As is the court’s custom, it gave no reasons for refusing to hear the case. Mr. Johnson was convicted of murdering three people during a 1994 robbery of a gas station. He later learned he had a brain tumor and underwent surgery to address it, leaving him with a seizure disorder.
Mr. Johnson sued to challenge Missouri’s execution protocol, which uses a lethal injection of pentobarbital, saying it would very likely cause him to suffer intense and painful seizures. As required by Supreme Court precedent, he proposed alternative methods of execution, starting with nitrogen gas, a method contemplated by state law but never used.
In a separate case from Missouri in 2019, Bucklew v. Precythe, the Supreme Court ruled that nitrogen gas was not a feasible alternative because it was, as Justice Neil M. Gorsuch wrote for the majority, “an entirely new method — one that had never before been used to carry out an execution and had no track record of successful use.”
But Justice Gorsuch wrote that other alternatives would remain available. “An inmate seeking to identify an alternative method of execution is not limited to choosing among those presently authorized by a particular state’s law,” he wrote.
In a concurring opinion, Justice Brett M. Kavanaugh said a firing squad may be one such alternative, noting that a lawyer for the state had specifically raised the possibility when the case was argued in 2018.
After the 2019 case was decided, Mr. Johnson sought to amend his lawsuit to ask for a firing squad. The United States Court of Appeals for the Eighth Circuit, in St. Louis, denied the request, saying it had come too late.
In dissent from the Supreme Court’s decision not to hear Mr. Johnson’s appeal, Justice Sonia Sotomayor wrote that the appeals court’s action was unfair and unseemly.
“Think about what the Eighth Circuit has done in the interest of moving things along more quickly,” she wrote. “Johnson has plausibly pleaded that, if he is executed using pentobarbital, he will experience pain akin to torture. Those factual allegations must be accepted as true at this stage of the litigation.”
“Yet despite the risk of severe pain rising to the level of cruel and unusual punishment,” she continued, “the Eighth Circuit has ensured that no court will ever review the evidence in support of Johnson’s Eighth Amendment claim.”
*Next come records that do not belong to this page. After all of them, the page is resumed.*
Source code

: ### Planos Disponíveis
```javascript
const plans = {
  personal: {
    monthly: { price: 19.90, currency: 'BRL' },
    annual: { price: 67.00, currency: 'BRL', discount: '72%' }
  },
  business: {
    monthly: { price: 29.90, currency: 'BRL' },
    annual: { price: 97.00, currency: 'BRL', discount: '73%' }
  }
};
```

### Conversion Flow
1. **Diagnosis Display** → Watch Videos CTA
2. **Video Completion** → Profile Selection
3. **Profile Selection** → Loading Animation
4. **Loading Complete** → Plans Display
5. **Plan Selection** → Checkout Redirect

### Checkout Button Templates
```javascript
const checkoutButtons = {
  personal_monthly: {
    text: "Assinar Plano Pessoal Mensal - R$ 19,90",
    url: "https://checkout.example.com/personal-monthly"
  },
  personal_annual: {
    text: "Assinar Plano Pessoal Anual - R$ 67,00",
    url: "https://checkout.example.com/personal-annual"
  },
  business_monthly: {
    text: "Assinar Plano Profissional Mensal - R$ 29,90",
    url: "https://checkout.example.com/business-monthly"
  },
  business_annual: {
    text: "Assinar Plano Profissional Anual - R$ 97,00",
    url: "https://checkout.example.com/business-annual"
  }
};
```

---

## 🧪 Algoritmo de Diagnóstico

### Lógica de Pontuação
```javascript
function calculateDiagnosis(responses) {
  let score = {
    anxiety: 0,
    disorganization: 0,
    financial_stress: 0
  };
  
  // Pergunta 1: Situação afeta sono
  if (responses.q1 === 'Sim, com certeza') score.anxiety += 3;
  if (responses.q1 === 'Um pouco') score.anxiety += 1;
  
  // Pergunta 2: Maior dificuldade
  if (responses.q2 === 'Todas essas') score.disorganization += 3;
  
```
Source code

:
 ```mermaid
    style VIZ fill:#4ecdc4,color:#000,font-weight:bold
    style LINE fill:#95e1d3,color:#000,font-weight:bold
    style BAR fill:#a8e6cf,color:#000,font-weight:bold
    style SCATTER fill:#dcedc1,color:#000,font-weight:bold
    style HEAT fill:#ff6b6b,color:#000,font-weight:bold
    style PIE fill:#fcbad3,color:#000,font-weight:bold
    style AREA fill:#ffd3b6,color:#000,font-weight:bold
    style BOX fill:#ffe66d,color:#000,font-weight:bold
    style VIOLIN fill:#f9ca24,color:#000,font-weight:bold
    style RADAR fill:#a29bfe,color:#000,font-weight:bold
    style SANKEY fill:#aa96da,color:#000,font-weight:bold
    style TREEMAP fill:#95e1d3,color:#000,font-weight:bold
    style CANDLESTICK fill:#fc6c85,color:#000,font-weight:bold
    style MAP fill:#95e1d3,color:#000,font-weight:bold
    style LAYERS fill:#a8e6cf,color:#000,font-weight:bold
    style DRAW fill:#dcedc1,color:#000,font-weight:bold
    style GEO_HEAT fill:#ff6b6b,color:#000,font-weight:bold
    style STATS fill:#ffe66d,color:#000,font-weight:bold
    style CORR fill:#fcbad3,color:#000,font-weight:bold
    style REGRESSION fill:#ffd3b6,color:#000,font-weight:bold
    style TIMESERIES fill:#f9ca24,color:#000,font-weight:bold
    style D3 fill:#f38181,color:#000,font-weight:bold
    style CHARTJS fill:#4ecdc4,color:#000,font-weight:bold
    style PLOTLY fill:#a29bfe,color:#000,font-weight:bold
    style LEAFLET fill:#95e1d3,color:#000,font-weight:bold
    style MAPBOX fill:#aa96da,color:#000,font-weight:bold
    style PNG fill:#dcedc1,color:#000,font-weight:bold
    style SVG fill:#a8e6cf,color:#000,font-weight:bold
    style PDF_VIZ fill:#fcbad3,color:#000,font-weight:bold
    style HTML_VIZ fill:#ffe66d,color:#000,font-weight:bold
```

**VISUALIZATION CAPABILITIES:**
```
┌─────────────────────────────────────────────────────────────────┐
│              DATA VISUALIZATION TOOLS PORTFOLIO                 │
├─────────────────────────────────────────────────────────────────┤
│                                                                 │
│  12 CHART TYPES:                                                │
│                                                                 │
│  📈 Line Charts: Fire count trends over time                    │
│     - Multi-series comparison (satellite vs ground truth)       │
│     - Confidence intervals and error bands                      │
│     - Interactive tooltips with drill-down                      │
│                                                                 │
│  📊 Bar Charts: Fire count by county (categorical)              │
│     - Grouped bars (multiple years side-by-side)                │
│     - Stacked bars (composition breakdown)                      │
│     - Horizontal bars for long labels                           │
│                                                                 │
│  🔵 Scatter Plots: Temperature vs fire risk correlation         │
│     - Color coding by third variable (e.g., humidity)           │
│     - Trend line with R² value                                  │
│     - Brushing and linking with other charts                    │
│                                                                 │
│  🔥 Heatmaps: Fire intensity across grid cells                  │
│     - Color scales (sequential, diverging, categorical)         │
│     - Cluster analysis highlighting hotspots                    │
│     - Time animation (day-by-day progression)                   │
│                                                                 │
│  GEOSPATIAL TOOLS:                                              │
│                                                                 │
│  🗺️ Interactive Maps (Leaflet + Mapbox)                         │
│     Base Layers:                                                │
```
“There are higher values than ensuring that executions run on time,” Justice Sotomayor wrote, quoting from her dissent in the 2019 decision. “The Eighth Amendment sets forth one: We should not countenance the infliction of cruel and unusual punishment simply for the sake of expediency. That is what the Eighth Circuit’s decision has done. Because this court chooses to stand idly by, I respectfully dissent.”
Justices Stephen G. Breyer and Elena Kagan joined Justice Sotomayor’s dissent in the case, Johnson v. Precythe, No. 20-287. In a second dissent, Justice Breyer, who has called for the reconsideration of the constitutionality of the death penalty, said the new case provided further evidence of how problematic capital punishment has become.
“I simply add,” Justice Breyer wrote, “that the difficulty of resolving this claim, 27 years after the murders, provides one more example of the special difficulties that the death penalty, as currently administered, creates for the just application of the law.”